A buddy of mine is in Kandahar and he's using a 117.  He's asked me to try and track down an aide memoire for it.  Do you have any information that you can post,  ref operating instructions and what not?  I have googled quite a bit of info on it,  but no operator's card or manual yet.  Any information would prove helpful.

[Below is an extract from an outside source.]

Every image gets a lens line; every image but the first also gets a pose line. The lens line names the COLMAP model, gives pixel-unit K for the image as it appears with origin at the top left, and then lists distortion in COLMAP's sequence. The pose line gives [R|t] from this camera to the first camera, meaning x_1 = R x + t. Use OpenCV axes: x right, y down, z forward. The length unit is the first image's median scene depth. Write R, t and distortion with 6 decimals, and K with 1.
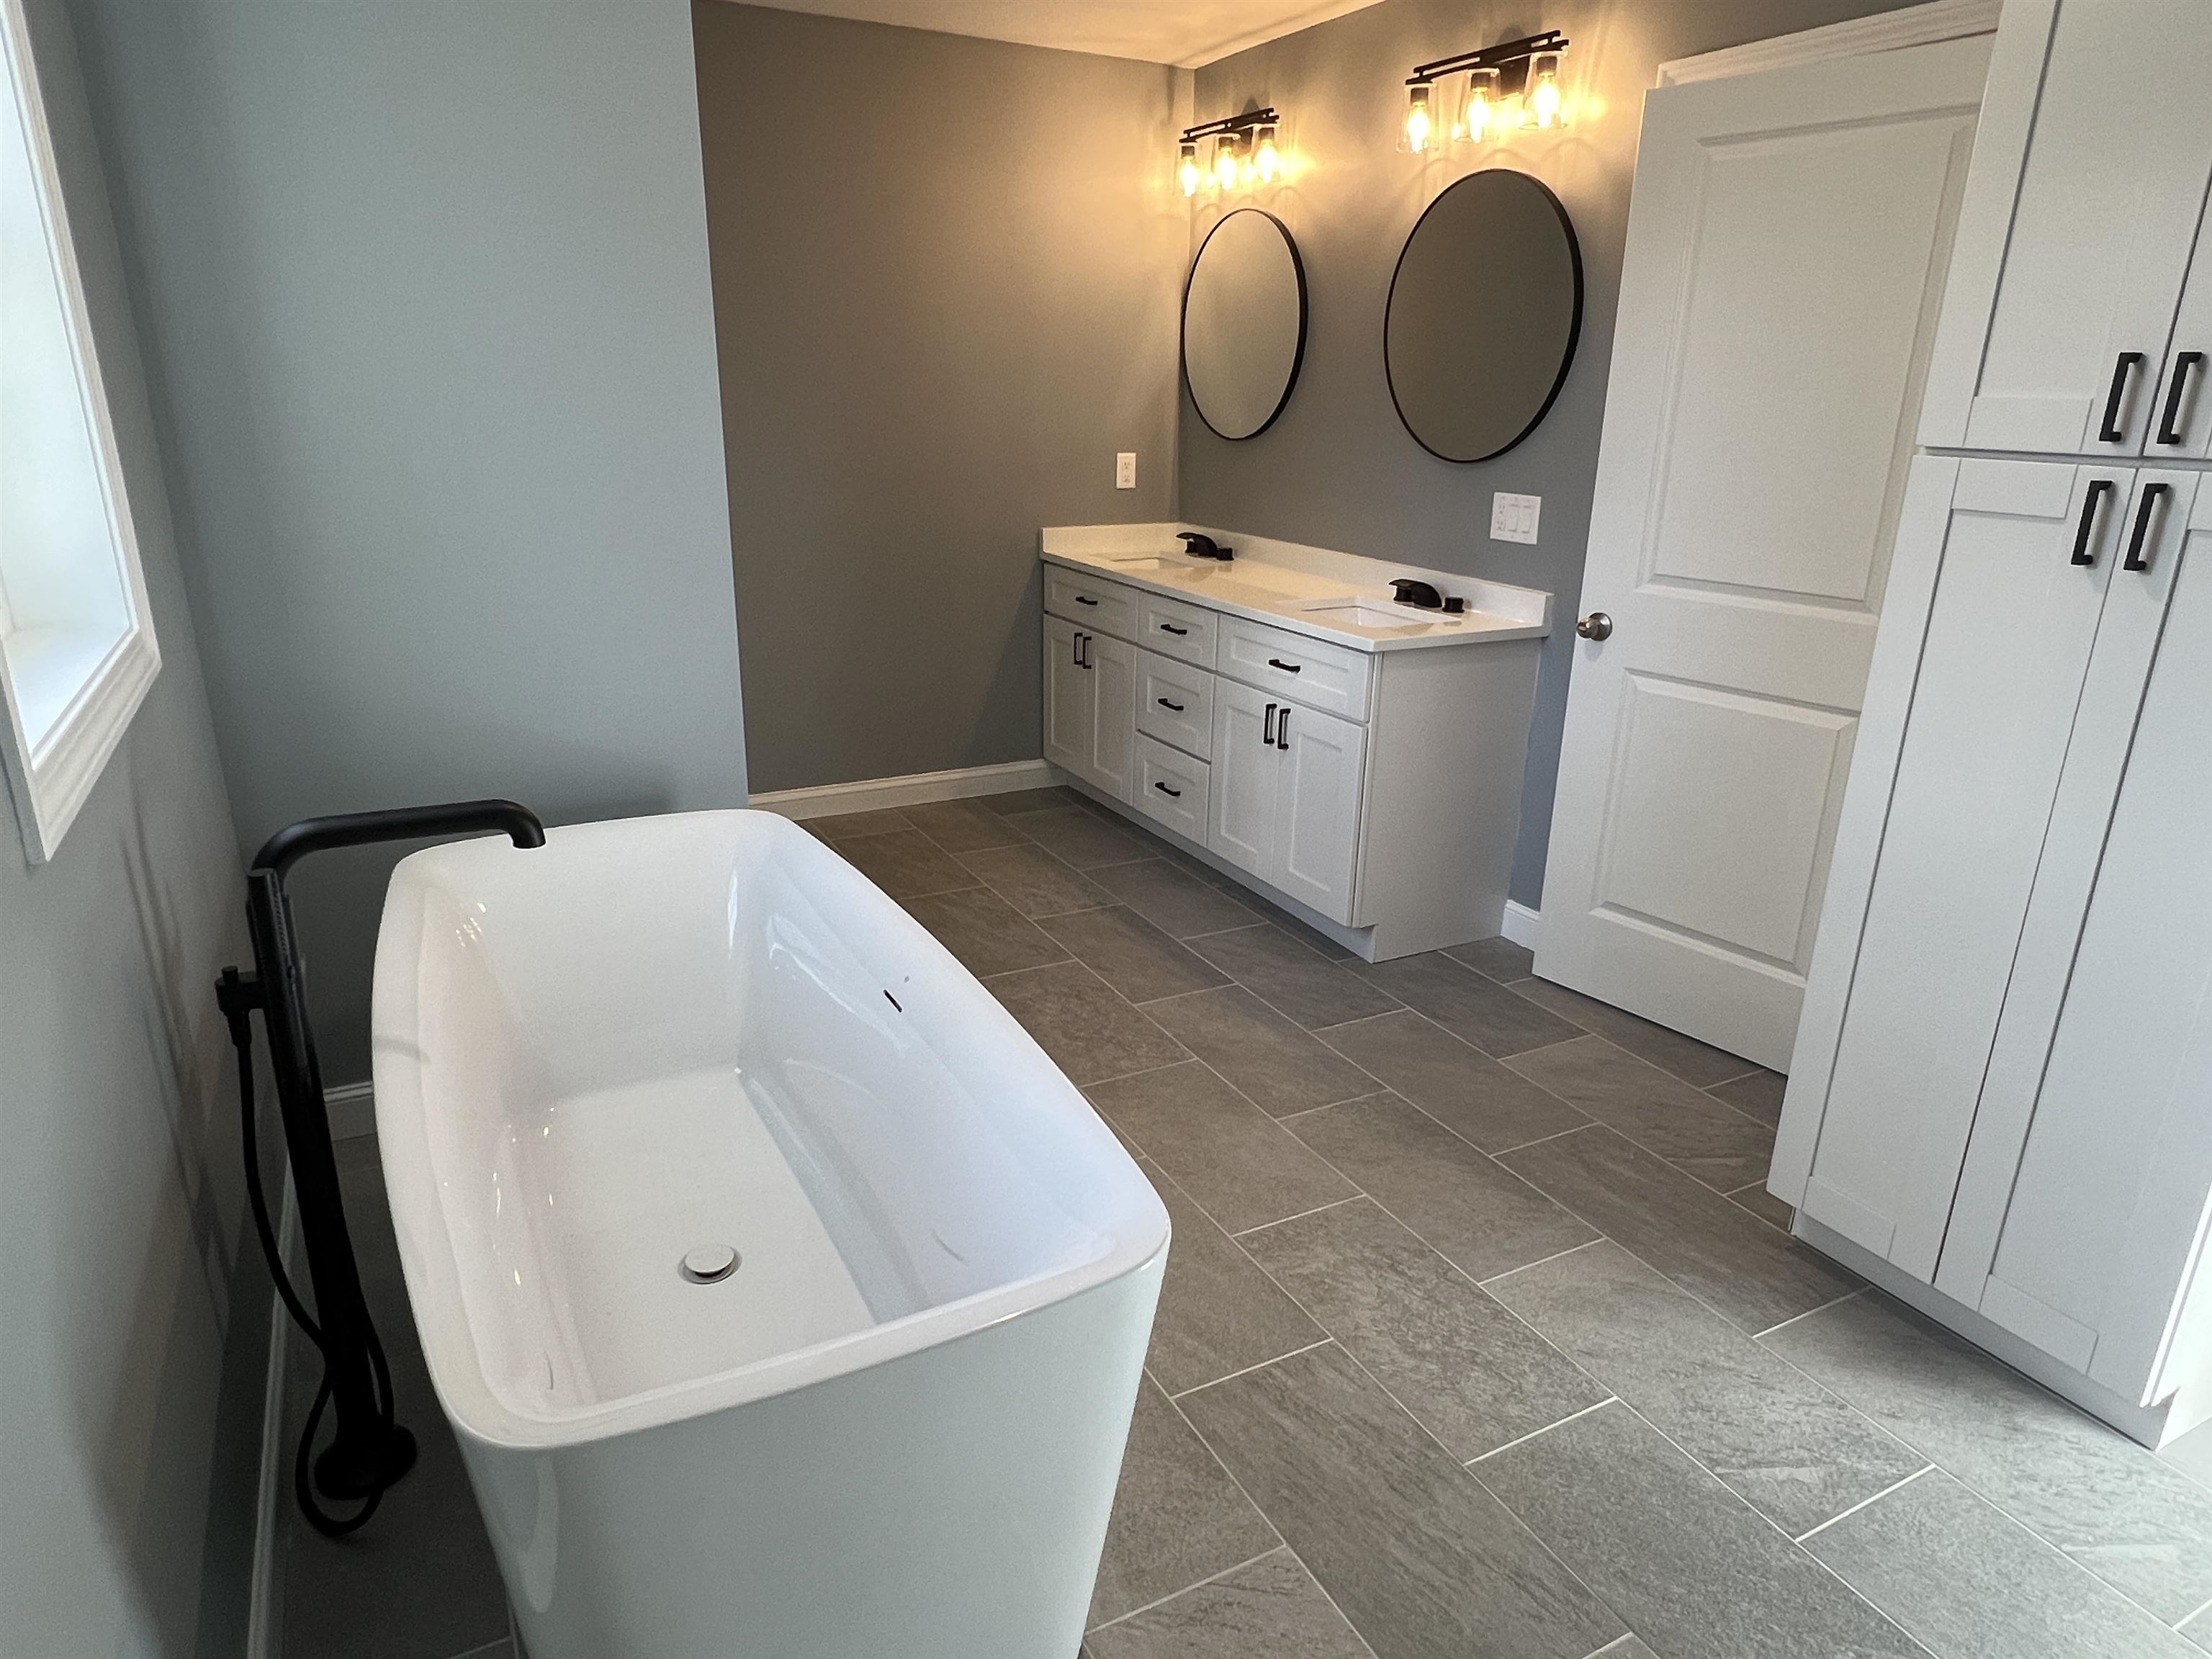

here's a cool site I found about the 117.  it does look to be a pretty sweet radio:

http://www.gordon.army.mil/AC/Summer/Summer%2000/SOFRADIO.HTM

tks in advance


----------



## SoCo

Has anyone hooked this thing up to a router?  J3 Data port?


----------



## PuckChaser

Mathius71 said:
			
		

> Hey RadOp
> 
> you mention that you have used/tought this radio, and you have the CBT.
> 
> A buddy of mine is in Kandahar and he's using a 117.  He's asked me to try and track down an aide memoire for it.  Do you have any information that you can post,  ref operating instructions and what not?  I have googled quite a bit of info on it,  but no operator's card or manual yet.  Any information would prove helpful.



I'd be interested in any notes you have on the 117 as well. I've never even seen this radio before, and I'll have one out in KAF in T-a week and change. Don't want to be caught with my pants down, being the only SigOp where I work.


----------



## boehm

If you have not found anything yet, I think I have some notes and the aide memoire on the 117 kicking around at work. PM me.

BTW, not to be an ass or anything, but you're quoting a year and a half old post. ;D


----------



## Bintheredunthat

Not positive, but I think he's gone away Boehm.

BTW - he found what he was looking for.  Just by replying to a year and a half old post.

Better to be made fun of for reincarnating an old post than deal with complainers saying he didn't use the search function.

Bin


----------



## boehm

Well, I'm glad he found what he was looking for. And like I said, I was not trying to be mean or anything, I was just pointing it out in case he didn't get a response.

Anyways, good luck over there and stay safe SuperSlug.


----------



## PuckChaser

I leave tomorrow, but thanks for the catch on the old post. I get so bored on leave, I think things are new. ??? 

I did get some great info from a friend of mine, definately will come in handy!


----------